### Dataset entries
• • • • • • •

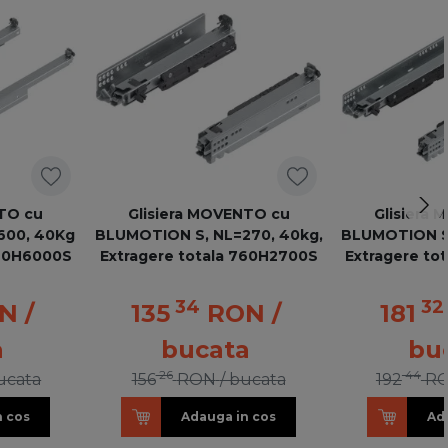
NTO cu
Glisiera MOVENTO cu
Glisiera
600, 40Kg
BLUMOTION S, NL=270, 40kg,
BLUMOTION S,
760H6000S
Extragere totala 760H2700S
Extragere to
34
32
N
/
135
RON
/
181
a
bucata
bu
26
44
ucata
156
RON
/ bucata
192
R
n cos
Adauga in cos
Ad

• • • • • • •

### About this task
Write out every line of text from the listing above, character for character and in the same order, omitting the pictures.

### Response to the task
NTO cu
Glisiera MOVENTO cu
Glisiera
600, 40Kg
BLUMOTION S, NL=270, 40kg,
BLUMOTION S,
760H6000S
Extragere totala 760H2700S
Extragere to
34
32
N
/
135
RON
/
181
a
bucata
bu
26
44
ucata
156
RON
/ bucata
192
R
n cos
Adauga in cos
Ad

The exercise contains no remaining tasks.